Ja. Natürlich darf man in einer ORF-Sendung nichts sagen, was dem ORF-Gesetz widerspricht. Und manchmal gibt es Dinge, die hart an der Grenze sind. Aber im Prinzip kann man als Kabarettist im ORF, wie man etwa an "Willkommen Österreich" von Stermann und Grissemann sieht, unzensuriert arbeiten. Ich finde das großartig. Und ich hoffe, dass das auch so bleibt.

Michael Niavarani, 1968 als Sohn einer Österreicherin und eines Persers geboren, lebt und arbeitet als Kabarettist, Autor und Schauspieler in Wien. 1989 trat er erstmals im Wiener Kabarett Simpl auf, dessen künstlerische Leitung er 1993 übernahm. Aktuell spielt er sein Soloprogramm "Alles, was ich schon immer machen wollte - und das an einem Abend!" in ganz Österreich, zusätzlich steht er gemeinsam mit Viktor Gernot als "Zwei Musterknaben" auf der Simpl-Bühne.

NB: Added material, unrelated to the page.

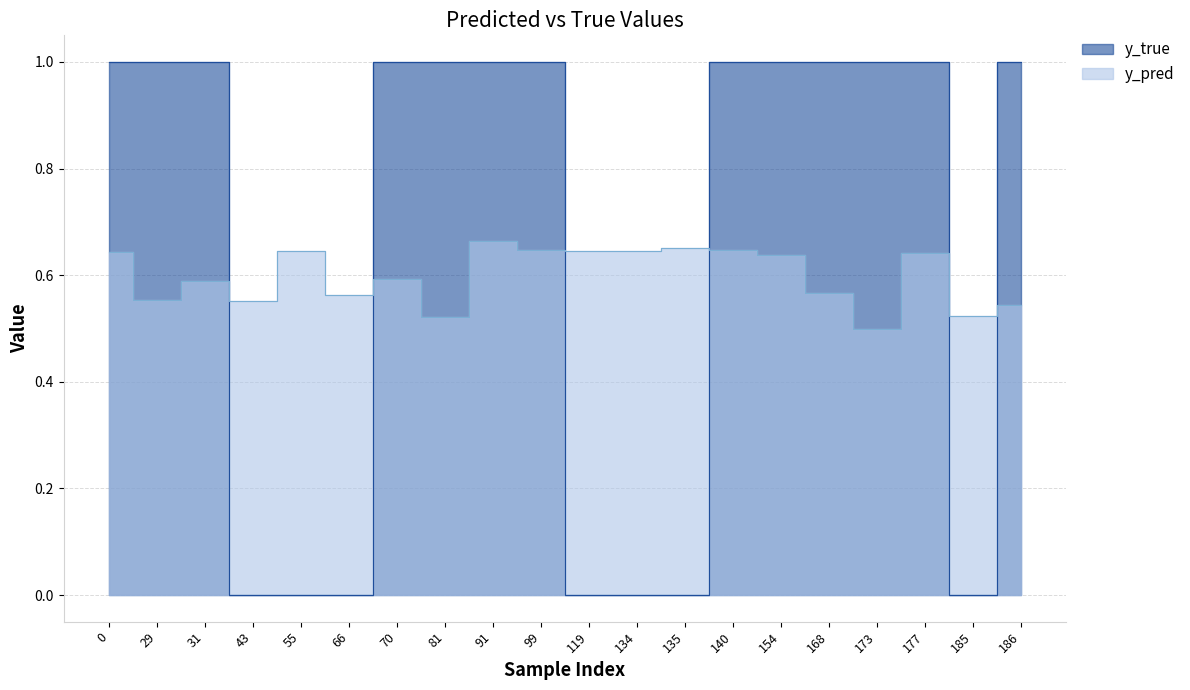

What is the difference between the highest and lowest values at 91?

0.3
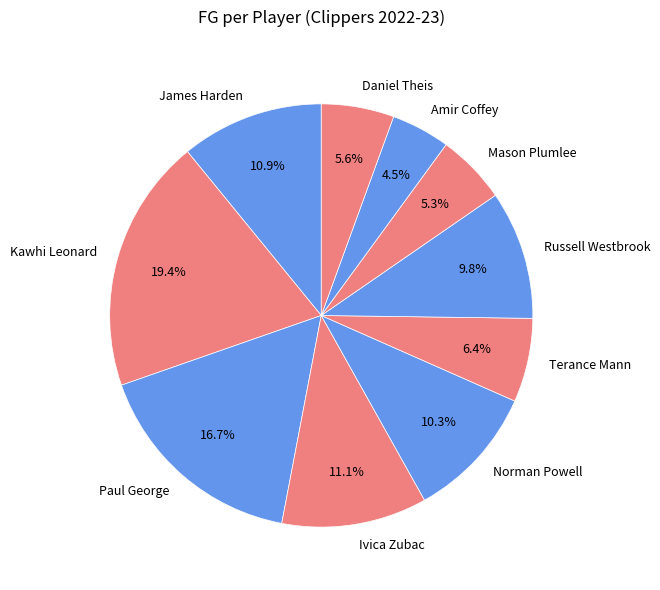

Which has a higher value, Amir Coffey or Kawhi Leonard?

Kawhi Leonard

Sein erstes Buch, "Vater Morgana", eine persische Familiengeschichte, ist 2009 im Amalthea-Verlag erschienen und hat sogleich die Bestsellerlisten erobert. Seit 1. Jänner 2010 ist Niavarani in der Filmkomödie "Salami Aleikum" (Regie: Ali Samadi Ahadi) in den österreichischen Kinos zu sehen. Er spielt darin den persischen Vater Taheri, der als Metzger mit Frau und Sohn in Köln lebt. Der Sohn, ein schmächtiges Bürschchen, das gerne strickt, verliebt sich in eine große, blonde Frau aus der ostdeutschen Provinz. Der Film ist eine mit viel Wortwitz ausgestattete Culture-Clash-Komödie mit Animationen und musikalischen Intermezzi im Stile indischer Bollywood-Produktionen.

Seit September 2004 ist Michael Niavarani Stammgast beim ORF-Comedy-Quiz "Was gibt es Neues?". 2006 gewann er die "Goldene Romy" als beliebtester männlicher Serienstar, 2007 und 2008 als beliebtester Kabarettist.